Despite those claims on the part of the milk dealers, the Wisconsin Supreme Court disagreed, saying that “Public health demands that milk and all milk products should be pure and wholesome.”
For Marler, who has represented children and families all over the country sickened by E. coli and other food contaminants, Doyle did the right thing.
“Because Wisconsin’s well-known as the ‘Dairy State,’ it sends the message that other states need to take a deep breath and understand that raw milk does not come without risks,” Marler said.
Not surprisingly, national dairy organizations are pleased that the governor vetoed the bill, pointing to concerns over the negative effects that outbreaks of illnesses linked to raw milk could have on the milk industry as a whole.

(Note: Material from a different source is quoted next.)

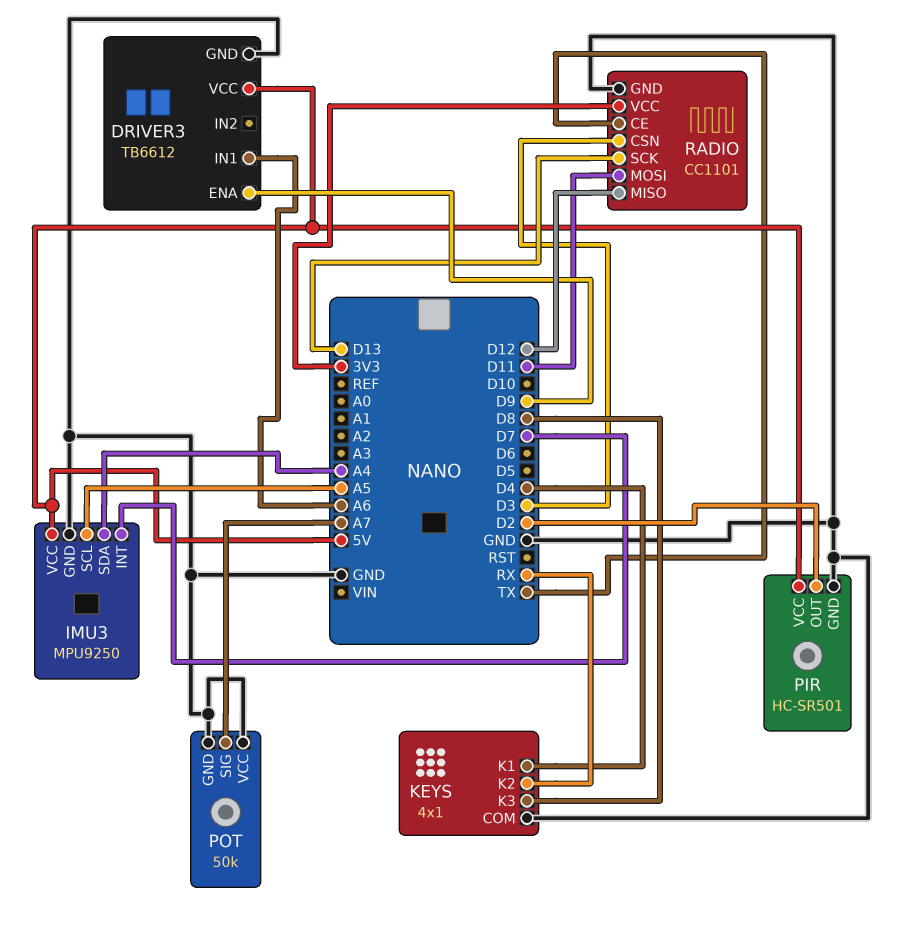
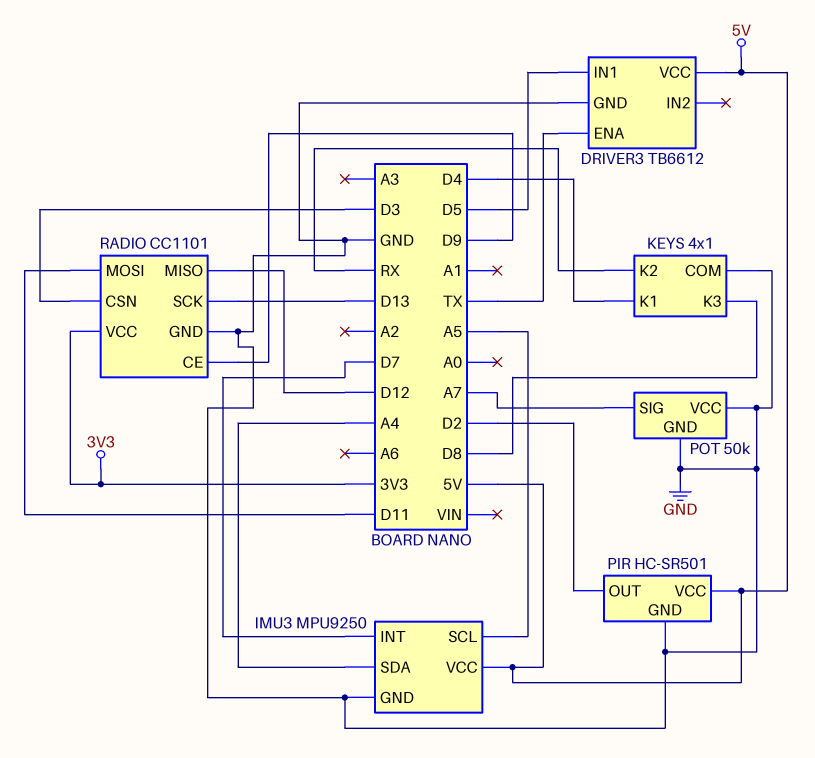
DRIVER3 pin ENA: D9 -> TX
DRIVER3 pin IN1: A6 -> D5
RADIO pin CE: TX -> D9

Recognizing the pressure the governor was under, especially given the Wisconsin lawmakers’ strong support of the bill, the National Milk Producers Federation and the International Dairy Foods Association said that his action “demonstrates a commitment to health and safety.”
Before he vetoed the bill, Doyle had been quoted in an AP article saying that people who grew up on farms drinking raw milk seem to be “healthier and stronger for it.”
On the other side of the fence, raw milk advocates in favor of the Wisconsin legislation saw it as an important step toward giving politicians in other states the courage to withstand pressures against legalizing sales of raw milk. This, in turn, they said, would provide an important toehold in efforts to give people across the nation the right to buy and drink raw milk.
The contentious issue has become entangled with consumers’ right-to-choose and the Constitutional rights of consumers, with many raw milk advocates lauding the health benefits of raw milk.
The Weston A. Price Foundation, based in Reston, Virginia, says raw milk boosts the immune system. It also points to all sorts of ailments it has purportedly cured–asthma, kidney disease, diabetes, heart failure, high blood pressure, and prostate disease, among others.
But the U.S. Food and Drug Administration warns that the risks of illness, and even death, that can result from consuming raw milk far outweigh any of the purported benefits promoted by raw milk advocates.
While raw milk represents less than 1 percent of fluid milk consumption, it causes more than 70 percent of the foodborne illness outbreaks associated with dairy, according to the International Dairy Foods Association.
In the same vein, the Centers for Disease Control and Prevention says that before pasteurization was widely instituted in the 1920s, disease outbreaks from raw milk were the No. 1 food safety concern in the country.
Although 28 states allow the sale of raw milk, provided that the producers meet certain standards, federal law forbids the sale of raw milk across state lines.